THIS looks like it could be a lovely place to walk the dog," remarked the fireman as I led him to the burning remnants of a the blue wheelie bin.
"It is," I answered, "It hasn’t always been like this!"
And so it hasn’t. Not so long ago, I could walk my dog along the Mardyke Way and around the ancient footpaths of Brannett’s Wood without stepping over a seemingly endless obstacle course of cheap beer cans and discarded wet wipes. I had even gone so far as to venture that this little pocket of South Ockendon actually gave us an area of outstanding natural beauty – enough to rival many, more renowned locations up an down the country.
That was, however, before the long overdue decision was taken to improve the area further by giving children a place to play and visitors places to sit in order to relax and enjoy the view.
Early in 2015, the Forestry Commission began cutting back overgrown areas and creating natural habitats for bugs and wildlife. This was quickly followed by the play area in the centre of the woods, designed and created by the children at Somer’s Heath School – it comprised of a wooden activity trail made from the wood which had been resulted from the coppicing. It looked great, fitted in with the surroundings and celebrated the achievement and imagination of the children of the area. At the same time, benches, also fashioned from trunks of the felled trees, were set out. They featured brilliantly carved images of the local wildlife – owls and badgers. Again, it was a celebration of the skill and craft of local people.
However, before long, the piles of wood, left for the benefit of the wildlife, had become ready made bonfires and the play area itself was destroyed within a matter of weeks. Within days, the sound pods had been smashed and burnt and the central climbing logs were also charred and unusable. Given that each area of destruction was surrounded by beer cans and food packets, it is obvious to see that some had taken all this industry and creativity to be, in fact, the chance for a jolly up and an opportunity to practice their wrecking skills. The benches lasted a little bit longer until being destroyed – someone saw fit to bring a hacksaw with them to decapitate one of the carved badgers which adorned it.
Over the spring and autumn months, the litter and fire problem has increased dramatically. Each weekend seemed to spawn a new part of the woods which had been scarred by a bonfire and discarded waste. There is even a new trend of picking up dog poo, putting it in a bag and suspending it from the nearest tree for kiddies to investigate. Really.
This weekend, however, it reached a new low.

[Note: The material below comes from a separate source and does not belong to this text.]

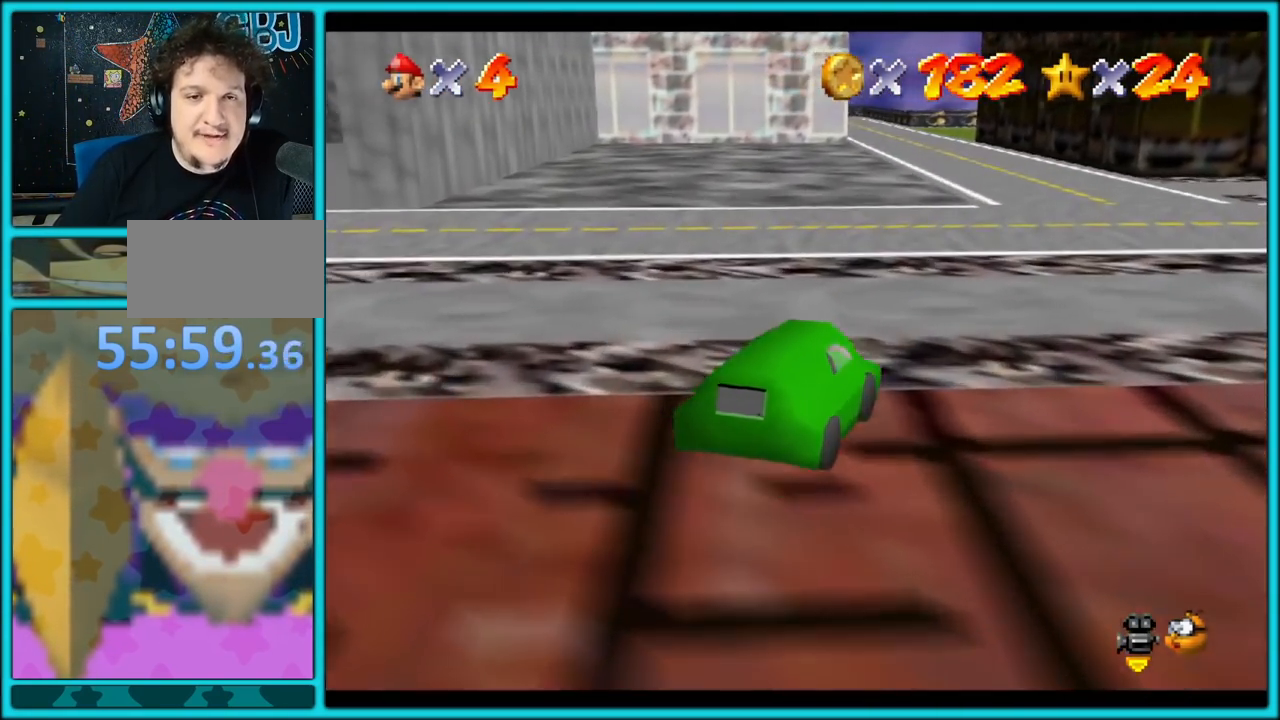
{"buttons": [], "left_stick": "up-right", "button_events": [[33, "A", "up"]]}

The smaller fishing pond at Marley is a beautiful place in its own right. The trees provide a screen to the motorway junction – a thin green line between peace and relentless traffic. In the early morning or just before dusk, the water is still and clean. Over the weekend, though, the area was used as the venue for a party. Tents were up – both shop bought and makeshift and fun was being had.
Now, I have no problem if people fancy camping here – I love nothing more than camping, but camping and camping responsibly are two different things. I have never felt at more of a loss that standing by the pond this morning and seeing the resulting mess of other people’s actions.
The water was covered in rubbish – crisp packets, drinks cans and bottles, sandwich cartons, broken parts of camping gear, branches torn from trees, a traffic barrier, tarpaulin, a nappy and even a condom floated silently across the water..I didn’t see the condom wrapper so either the wearer took it away and popped it in the bin or used the wrong part of the product.
What sort of people can honestly leave such a place in that kind of a mess? It is a sorry moment when a proud resident of the town just has to shrug his shoulders and finally admit he’s surrounded by morons – people who clearly have no sense of social decency or respect.
Efforts have been made to improve an already beautiful area, but you have to doubt the point of it all. On one hand, we have an area which, if treated well, provides a relaxing escape from our hectic, every day lives, but on the other, you know that any improvements will quickly be destroyed by the utter cretins who believe they have some kind of right to take it away.
I’m sure that many reading this will be complaining about kids having no respect – I’d sadly have to report that whole families were camping over at Marley, so this isn’t purely a problem with the kids – let’s not forget that a local primary school provided the inspiration for the play area.
As I made my way back home after taking the fireman to his third call out in the woods that day, I made my way past the couple who I see in the same place most days, having what sounds like the same argument, I happened upon another couple who were using their metal detectors. It seemed ironic that while I was getting cross about modern litter, here were a couple hoping to clear away discarded property of our ancestors. Perhaps in a century or two, our successors will find that discarded johnny wrapper.
This issue is all about respect and decency and the citizens of the town need to appreciate what is on their doorstep. I’ve been fortunate enough to visit some of England’s most breathtaking woodlands – Sherwood Forest, Forest of Dean, Forest of Bowland and the New Forest to name but a few and there is one thing which separates them in terms of beauty to what we have in Brannett’s Wood – respect. Many of those who use our woodland show no respect either to the residents of the town or to the ancient woodland itself. On our doorstep is the second oldest managed woodland in the county and it hasn’t survived for so long without being cared for. As it is, we may as well clear the lot and chuck some more faceless, lego style houses, the like of which are currently springing up all over the town, in its place.
Either that, or those who visit it can take some responsibility and show some respect – both adults and children.